Action item: Which lines in the records below include the word "from"? Report each of them in full.

== Data shown ==

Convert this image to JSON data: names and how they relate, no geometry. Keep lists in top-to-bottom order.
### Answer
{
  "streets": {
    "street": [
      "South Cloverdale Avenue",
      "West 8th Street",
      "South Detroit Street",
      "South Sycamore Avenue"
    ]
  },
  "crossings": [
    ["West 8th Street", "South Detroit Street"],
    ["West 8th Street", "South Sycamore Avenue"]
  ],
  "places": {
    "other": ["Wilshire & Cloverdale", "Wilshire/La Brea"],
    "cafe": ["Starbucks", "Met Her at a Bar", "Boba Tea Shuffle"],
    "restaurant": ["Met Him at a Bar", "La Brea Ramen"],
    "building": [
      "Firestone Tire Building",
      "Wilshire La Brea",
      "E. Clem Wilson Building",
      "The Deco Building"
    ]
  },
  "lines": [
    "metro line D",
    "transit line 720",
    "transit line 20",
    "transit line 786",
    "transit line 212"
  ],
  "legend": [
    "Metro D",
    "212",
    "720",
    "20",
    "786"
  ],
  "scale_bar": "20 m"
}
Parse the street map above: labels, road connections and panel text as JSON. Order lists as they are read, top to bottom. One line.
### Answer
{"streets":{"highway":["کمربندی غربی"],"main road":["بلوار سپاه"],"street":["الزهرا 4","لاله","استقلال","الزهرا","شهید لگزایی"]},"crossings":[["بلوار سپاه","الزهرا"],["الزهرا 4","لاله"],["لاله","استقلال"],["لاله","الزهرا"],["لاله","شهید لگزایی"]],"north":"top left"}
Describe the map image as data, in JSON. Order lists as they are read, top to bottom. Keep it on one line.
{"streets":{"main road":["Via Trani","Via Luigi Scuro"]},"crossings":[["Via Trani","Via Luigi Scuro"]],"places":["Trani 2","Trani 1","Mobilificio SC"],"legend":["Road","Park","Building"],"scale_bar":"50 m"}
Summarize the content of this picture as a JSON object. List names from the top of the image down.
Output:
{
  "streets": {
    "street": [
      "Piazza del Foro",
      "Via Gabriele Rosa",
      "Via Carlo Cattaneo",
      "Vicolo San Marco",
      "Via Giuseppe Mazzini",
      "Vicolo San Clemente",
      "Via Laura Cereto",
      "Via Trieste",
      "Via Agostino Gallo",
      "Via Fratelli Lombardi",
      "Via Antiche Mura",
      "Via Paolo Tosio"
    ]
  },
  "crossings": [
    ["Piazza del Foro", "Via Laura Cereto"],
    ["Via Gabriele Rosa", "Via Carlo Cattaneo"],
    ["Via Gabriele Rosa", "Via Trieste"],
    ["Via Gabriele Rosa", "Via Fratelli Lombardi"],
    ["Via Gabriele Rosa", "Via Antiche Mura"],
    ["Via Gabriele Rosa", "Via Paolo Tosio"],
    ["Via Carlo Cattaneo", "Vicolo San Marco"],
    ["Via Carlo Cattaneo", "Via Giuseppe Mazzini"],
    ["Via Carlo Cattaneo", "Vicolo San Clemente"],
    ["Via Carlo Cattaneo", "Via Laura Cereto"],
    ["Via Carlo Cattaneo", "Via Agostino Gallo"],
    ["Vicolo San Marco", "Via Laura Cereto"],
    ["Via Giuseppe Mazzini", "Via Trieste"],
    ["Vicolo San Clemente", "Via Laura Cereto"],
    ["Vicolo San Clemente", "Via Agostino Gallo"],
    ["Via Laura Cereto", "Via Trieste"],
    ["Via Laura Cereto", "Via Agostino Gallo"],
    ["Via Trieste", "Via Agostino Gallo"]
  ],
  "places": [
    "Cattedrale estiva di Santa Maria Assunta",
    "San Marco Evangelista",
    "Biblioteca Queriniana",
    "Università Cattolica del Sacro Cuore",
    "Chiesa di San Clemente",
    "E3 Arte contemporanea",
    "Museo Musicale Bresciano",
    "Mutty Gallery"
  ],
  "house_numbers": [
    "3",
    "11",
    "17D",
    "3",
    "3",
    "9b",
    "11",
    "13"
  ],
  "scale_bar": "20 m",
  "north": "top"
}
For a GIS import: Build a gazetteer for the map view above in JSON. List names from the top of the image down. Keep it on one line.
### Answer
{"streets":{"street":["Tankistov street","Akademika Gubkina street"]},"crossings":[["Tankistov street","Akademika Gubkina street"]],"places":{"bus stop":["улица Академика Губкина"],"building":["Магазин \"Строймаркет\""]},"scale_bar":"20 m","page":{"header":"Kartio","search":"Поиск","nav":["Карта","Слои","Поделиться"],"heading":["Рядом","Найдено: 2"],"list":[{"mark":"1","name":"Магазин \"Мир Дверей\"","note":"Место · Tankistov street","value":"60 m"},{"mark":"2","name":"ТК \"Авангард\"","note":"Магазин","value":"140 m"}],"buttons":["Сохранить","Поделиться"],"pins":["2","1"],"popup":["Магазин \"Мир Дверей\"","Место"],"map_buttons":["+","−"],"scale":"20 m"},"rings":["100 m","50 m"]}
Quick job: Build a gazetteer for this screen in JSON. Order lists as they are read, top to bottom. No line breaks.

===

Finished task:
Summarize the content of this picture as a JSON object. List names from the top of the image down.
For a GIS import: Build a gazetteer for the map view above in JSON. List names from the top of the image down. Keep it on one line.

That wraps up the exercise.